We have the technology today to simplify and streamline these processes, reduce redundancy in quality scoring and contract components. Implementing this technology today will get us closer to the expectations we hold for value-based care and the progress we believe is possible.

We’ve seen this with telemedicine. With patients hesitant to seek out care in traditional clinical settings for fear of contracting COVID, telemedicine has proven to be one of the most cost-effective means of caring for large patient populations during the pandemic. Payers, providers and regulators came together to accelerate the adoption of telemedicine. The pace at which all three have rallied around the technology, reimbursement processes and policies needed to provide the service at scale has been mind-boggling. For decades, the industry buzzed about potential cost-savings of telemedicine. It took a pandemic to rally healthcare around widespread adoption. Let’s use the technology and motivation for cost-effective care to also drive the urgency, adoption, collaboration, and success of value-based contracting.

About the Author

Kevin Hutchinson has more than 30 years of experience in growing companies that deliver innovative services by using disruptive technology. Formerly the founding CEO and president of Surescripts, Kevin now serves as CEO of Apervita.

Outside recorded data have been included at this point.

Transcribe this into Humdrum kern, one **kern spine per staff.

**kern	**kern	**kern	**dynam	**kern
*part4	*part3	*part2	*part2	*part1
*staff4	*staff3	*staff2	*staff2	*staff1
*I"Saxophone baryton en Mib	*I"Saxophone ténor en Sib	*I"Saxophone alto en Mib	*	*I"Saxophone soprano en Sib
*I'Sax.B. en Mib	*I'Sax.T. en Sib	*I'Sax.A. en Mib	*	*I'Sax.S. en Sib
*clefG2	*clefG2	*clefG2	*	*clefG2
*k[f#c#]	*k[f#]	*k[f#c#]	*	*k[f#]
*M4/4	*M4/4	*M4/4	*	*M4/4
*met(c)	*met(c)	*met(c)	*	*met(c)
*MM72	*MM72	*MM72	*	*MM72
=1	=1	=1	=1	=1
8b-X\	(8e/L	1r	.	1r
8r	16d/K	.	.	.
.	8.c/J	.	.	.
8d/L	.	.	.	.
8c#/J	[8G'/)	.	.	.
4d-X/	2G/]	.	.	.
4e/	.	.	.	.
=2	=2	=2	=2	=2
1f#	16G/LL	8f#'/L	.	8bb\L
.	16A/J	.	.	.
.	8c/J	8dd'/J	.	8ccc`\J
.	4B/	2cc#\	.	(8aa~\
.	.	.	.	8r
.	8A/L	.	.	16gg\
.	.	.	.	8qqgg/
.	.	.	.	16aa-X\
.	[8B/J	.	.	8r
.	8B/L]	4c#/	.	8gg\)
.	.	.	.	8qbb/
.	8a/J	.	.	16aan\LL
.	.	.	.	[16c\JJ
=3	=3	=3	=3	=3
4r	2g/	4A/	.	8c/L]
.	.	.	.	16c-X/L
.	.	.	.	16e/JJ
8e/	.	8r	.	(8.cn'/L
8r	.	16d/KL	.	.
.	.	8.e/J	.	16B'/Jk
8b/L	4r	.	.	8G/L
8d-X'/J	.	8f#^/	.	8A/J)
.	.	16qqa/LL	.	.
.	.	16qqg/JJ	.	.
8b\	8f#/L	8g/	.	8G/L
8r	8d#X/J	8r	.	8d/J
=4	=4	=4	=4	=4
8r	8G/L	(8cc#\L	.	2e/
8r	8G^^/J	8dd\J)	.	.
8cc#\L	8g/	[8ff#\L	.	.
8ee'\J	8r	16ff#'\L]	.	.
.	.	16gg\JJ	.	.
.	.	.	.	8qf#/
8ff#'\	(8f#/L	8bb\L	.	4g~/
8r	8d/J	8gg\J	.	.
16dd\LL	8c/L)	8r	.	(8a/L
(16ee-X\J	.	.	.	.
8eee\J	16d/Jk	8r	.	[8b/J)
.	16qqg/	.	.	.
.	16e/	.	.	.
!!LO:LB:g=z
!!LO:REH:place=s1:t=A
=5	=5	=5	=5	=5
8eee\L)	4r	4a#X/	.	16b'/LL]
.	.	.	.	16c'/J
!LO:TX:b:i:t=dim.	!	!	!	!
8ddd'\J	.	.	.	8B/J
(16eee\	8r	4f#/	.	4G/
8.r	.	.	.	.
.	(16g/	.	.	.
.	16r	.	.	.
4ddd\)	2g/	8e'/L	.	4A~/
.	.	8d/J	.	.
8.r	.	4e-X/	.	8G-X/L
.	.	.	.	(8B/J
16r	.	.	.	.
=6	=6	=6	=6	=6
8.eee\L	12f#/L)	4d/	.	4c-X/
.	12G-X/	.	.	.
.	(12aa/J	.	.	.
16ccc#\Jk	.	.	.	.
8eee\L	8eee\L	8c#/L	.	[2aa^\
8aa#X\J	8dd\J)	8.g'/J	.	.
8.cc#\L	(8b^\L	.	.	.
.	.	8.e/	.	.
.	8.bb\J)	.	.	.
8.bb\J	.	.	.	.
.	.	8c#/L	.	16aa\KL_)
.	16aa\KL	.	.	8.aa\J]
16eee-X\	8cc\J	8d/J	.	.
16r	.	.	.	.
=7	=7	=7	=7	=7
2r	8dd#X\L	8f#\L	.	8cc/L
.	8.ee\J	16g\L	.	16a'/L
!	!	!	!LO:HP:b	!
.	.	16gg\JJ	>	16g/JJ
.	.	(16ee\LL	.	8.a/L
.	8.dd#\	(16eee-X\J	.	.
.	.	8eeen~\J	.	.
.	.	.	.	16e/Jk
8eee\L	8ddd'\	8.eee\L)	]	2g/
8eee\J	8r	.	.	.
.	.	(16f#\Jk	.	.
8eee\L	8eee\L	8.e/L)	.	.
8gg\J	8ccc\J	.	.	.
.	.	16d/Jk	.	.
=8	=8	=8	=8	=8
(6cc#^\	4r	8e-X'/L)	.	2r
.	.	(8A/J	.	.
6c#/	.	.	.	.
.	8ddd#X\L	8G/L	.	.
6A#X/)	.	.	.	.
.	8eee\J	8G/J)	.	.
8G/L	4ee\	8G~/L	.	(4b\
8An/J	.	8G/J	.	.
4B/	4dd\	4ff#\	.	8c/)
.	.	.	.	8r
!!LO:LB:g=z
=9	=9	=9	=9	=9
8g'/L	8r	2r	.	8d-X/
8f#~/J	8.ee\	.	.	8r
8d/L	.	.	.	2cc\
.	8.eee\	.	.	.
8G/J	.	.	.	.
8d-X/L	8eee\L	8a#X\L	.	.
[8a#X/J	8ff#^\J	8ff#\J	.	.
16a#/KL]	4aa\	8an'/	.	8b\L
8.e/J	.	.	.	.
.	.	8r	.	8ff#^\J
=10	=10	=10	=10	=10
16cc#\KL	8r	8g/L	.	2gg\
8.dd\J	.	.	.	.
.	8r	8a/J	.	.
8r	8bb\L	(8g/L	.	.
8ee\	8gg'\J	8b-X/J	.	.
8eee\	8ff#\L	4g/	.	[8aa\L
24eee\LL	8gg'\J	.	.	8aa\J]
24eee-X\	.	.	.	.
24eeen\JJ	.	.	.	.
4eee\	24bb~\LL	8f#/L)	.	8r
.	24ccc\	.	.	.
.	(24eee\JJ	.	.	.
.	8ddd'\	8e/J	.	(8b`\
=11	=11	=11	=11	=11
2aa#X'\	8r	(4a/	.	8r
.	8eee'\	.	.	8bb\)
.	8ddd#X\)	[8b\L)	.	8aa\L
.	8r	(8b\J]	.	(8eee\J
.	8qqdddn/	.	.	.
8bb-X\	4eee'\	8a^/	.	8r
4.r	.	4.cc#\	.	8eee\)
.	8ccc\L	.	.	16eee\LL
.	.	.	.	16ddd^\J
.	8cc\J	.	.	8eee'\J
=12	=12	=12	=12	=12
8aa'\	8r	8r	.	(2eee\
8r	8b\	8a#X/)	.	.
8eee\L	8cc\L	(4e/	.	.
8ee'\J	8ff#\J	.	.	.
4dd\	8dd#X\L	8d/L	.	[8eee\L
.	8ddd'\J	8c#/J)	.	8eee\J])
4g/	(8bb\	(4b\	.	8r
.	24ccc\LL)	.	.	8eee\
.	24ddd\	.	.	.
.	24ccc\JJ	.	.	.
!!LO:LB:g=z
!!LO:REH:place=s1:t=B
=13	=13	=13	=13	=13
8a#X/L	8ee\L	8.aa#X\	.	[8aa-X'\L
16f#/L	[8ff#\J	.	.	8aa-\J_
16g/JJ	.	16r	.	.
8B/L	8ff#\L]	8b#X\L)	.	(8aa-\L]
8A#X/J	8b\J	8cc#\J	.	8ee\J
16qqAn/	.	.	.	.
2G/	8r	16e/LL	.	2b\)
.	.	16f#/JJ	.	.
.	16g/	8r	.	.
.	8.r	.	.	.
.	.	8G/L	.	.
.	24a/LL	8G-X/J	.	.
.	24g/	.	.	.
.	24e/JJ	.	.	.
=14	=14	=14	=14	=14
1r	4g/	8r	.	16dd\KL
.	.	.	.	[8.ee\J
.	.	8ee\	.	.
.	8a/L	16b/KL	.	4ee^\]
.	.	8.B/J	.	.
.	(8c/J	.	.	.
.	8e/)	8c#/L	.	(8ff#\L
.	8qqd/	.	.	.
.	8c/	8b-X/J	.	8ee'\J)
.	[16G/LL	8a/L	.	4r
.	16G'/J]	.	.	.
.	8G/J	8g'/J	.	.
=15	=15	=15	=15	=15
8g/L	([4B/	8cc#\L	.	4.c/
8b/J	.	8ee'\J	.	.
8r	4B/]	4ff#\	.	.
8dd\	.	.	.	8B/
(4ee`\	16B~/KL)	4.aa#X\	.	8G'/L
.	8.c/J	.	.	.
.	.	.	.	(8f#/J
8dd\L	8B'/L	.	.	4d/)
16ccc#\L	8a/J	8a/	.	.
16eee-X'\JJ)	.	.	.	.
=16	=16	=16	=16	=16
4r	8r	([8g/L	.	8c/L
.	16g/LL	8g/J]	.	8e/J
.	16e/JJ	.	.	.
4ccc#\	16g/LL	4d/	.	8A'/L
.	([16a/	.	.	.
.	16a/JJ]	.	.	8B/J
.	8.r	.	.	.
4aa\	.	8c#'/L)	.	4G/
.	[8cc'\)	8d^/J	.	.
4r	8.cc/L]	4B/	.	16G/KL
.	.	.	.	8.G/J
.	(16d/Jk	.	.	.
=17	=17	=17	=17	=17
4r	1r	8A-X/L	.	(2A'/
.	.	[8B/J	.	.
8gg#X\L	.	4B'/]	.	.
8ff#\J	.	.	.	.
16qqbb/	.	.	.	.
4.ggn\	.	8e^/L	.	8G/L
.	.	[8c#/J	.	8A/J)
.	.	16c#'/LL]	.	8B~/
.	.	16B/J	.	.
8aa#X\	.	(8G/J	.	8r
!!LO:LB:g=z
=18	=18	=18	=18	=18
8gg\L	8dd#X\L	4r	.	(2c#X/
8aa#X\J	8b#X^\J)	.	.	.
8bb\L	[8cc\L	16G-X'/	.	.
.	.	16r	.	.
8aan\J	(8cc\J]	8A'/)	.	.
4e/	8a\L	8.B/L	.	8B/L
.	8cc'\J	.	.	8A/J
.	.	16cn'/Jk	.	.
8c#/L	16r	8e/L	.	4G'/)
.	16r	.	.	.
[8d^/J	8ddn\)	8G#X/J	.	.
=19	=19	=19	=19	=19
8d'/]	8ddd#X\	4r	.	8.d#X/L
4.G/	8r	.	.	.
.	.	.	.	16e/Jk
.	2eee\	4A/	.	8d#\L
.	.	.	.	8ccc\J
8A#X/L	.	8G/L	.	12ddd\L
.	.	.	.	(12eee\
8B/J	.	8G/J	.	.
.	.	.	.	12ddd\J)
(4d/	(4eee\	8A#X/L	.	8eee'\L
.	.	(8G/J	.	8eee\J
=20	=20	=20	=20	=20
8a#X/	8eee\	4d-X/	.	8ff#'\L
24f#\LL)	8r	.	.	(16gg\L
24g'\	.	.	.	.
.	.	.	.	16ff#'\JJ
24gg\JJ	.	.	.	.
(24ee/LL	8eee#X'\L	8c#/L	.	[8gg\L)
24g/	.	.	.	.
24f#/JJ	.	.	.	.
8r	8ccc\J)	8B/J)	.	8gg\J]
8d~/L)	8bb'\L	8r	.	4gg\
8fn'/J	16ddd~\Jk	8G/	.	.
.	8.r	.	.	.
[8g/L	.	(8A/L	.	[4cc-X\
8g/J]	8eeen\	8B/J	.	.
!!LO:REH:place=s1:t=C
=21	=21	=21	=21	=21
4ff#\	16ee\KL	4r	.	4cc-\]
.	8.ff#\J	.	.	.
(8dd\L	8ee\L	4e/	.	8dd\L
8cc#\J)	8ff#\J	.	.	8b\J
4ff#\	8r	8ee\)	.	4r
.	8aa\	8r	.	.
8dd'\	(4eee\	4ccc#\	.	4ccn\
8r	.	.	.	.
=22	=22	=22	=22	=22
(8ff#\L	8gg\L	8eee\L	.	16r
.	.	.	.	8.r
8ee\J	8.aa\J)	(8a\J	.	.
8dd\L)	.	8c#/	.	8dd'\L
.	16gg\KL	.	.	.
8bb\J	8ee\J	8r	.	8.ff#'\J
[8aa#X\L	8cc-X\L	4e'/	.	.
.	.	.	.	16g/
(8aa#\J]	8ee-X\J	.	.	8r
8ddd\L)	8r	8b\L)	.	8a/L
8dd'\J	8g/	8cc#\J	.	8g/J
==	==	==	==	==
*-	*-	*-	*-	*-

8 Responses to “Is Value-Based Care Stalled?”

  1. Brian C Smith

    Kevin, do you work with any remote patient monitoring vendors?
    Does Apervita ingests physiologic remote data today from approved medical devices?
    If not would you be open to discussing how we could help you offer remote care management to your provider customers?
    Brian Smith
    B Castle Smith & Co

  2. Peter

    Thanks for your article. You may want to look at ChenMed/JenCare, Oak Street Health and other provider/payer partnerships. These models are moving the needle on value based care.

  3. Linda Bernier

    I agree with this article and the view that technology is an enabler to accelerating value-based models. It’s not just about “tinkering” around with payment models. We have to also address how the care fundamentally changes along with how incentives are better aligned across the employer, provider, consumer and payer. At Spoke Health, we built a platform that not only manages the bundled service/price but also connects the bundle to an exceptional consumer health experience (e.g. for a high cost procedure like hip). The solution includes shopping/navigation, cost/quality transparency, employer incentives/benefit management, and automated care pathways to increase engagement along with enabling high touch advocate service. We can help health systems and payers alike scale these programs in weeks, rather than months or years. At what point, however, does the need for technology become a burning platform over today’s manual approaches?